Reproduction without pictures: print every entry precisely as written.
*** DATA EXCERPTS ***
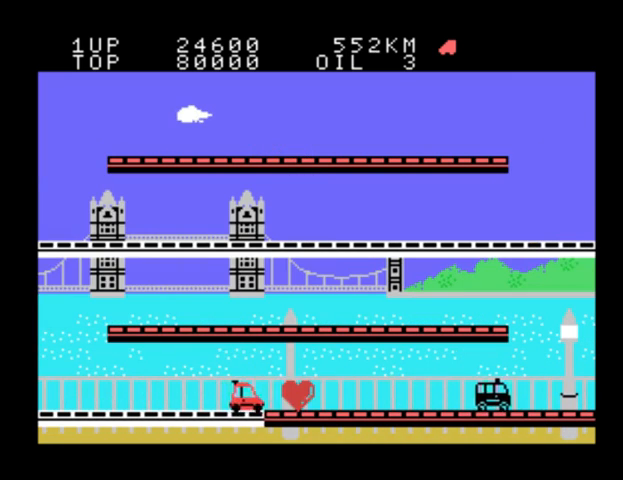
{"buttons": [], "events": []}
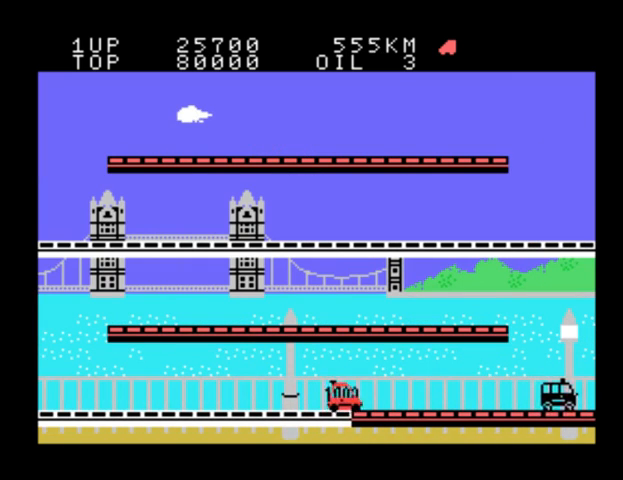
{"buttons": [], "events": []}
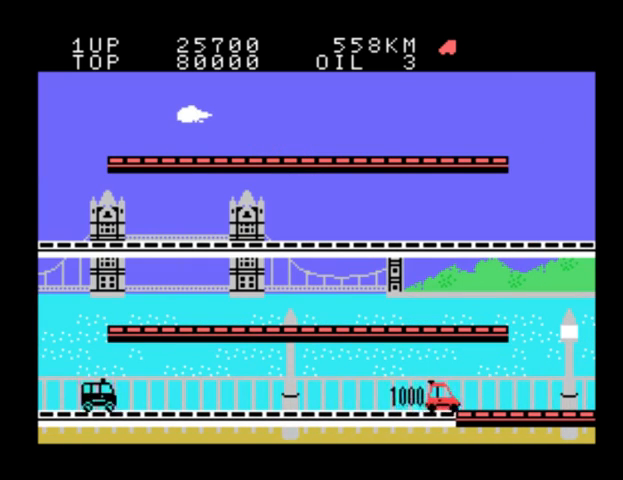
{"buttons": [], "events": []}
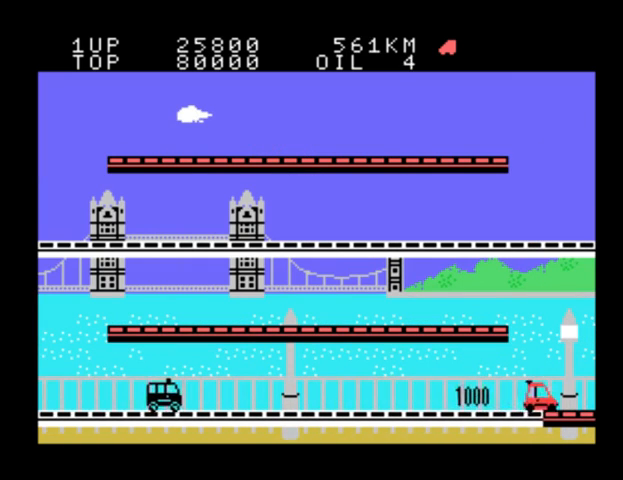
{"buttons": [], "events": []}
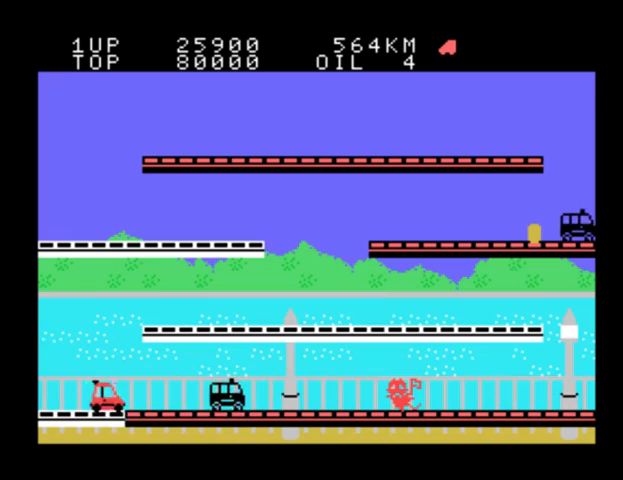
{"buttons": [], "events": [[267, "A", "down"], [367, "A", "up"]]}
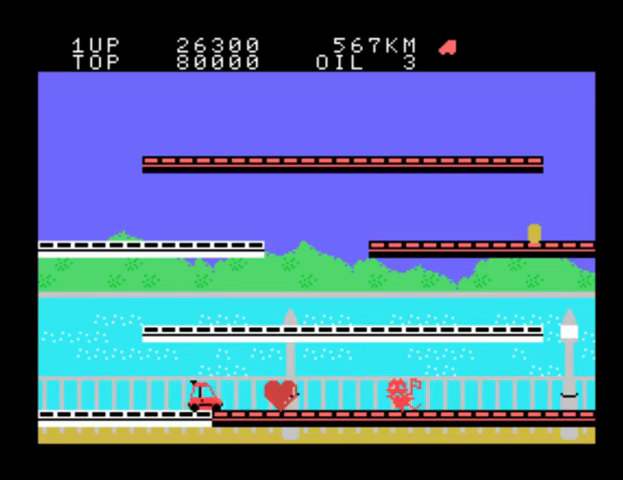
{"buttons": [], "events": []}
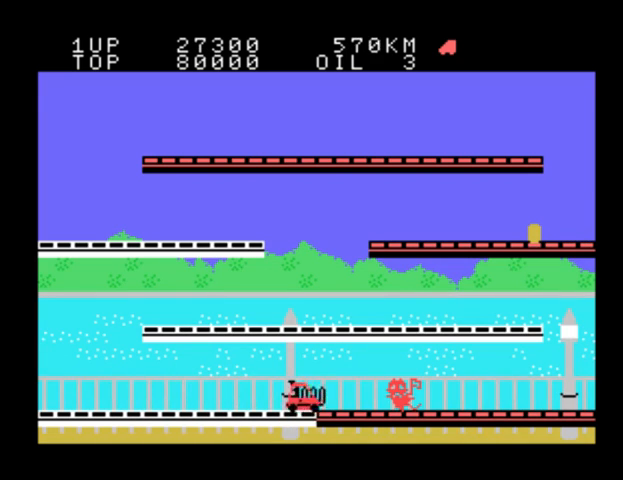
{"buttons": [], "events": []}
*** End of DATA EXCERPTS ***
> _TASK ANSWER_:
{"buttons": [], "events": []}
{"buttons": [], "events": []}
{"buttons": [], "events": []}
{"buttons": [], "events": []}
{"buttons": [], "events": [[267, "A", "down"], [367, "A", "up"]]}
{"buttons": [], "events": []}
{"buttons": [], "events": []}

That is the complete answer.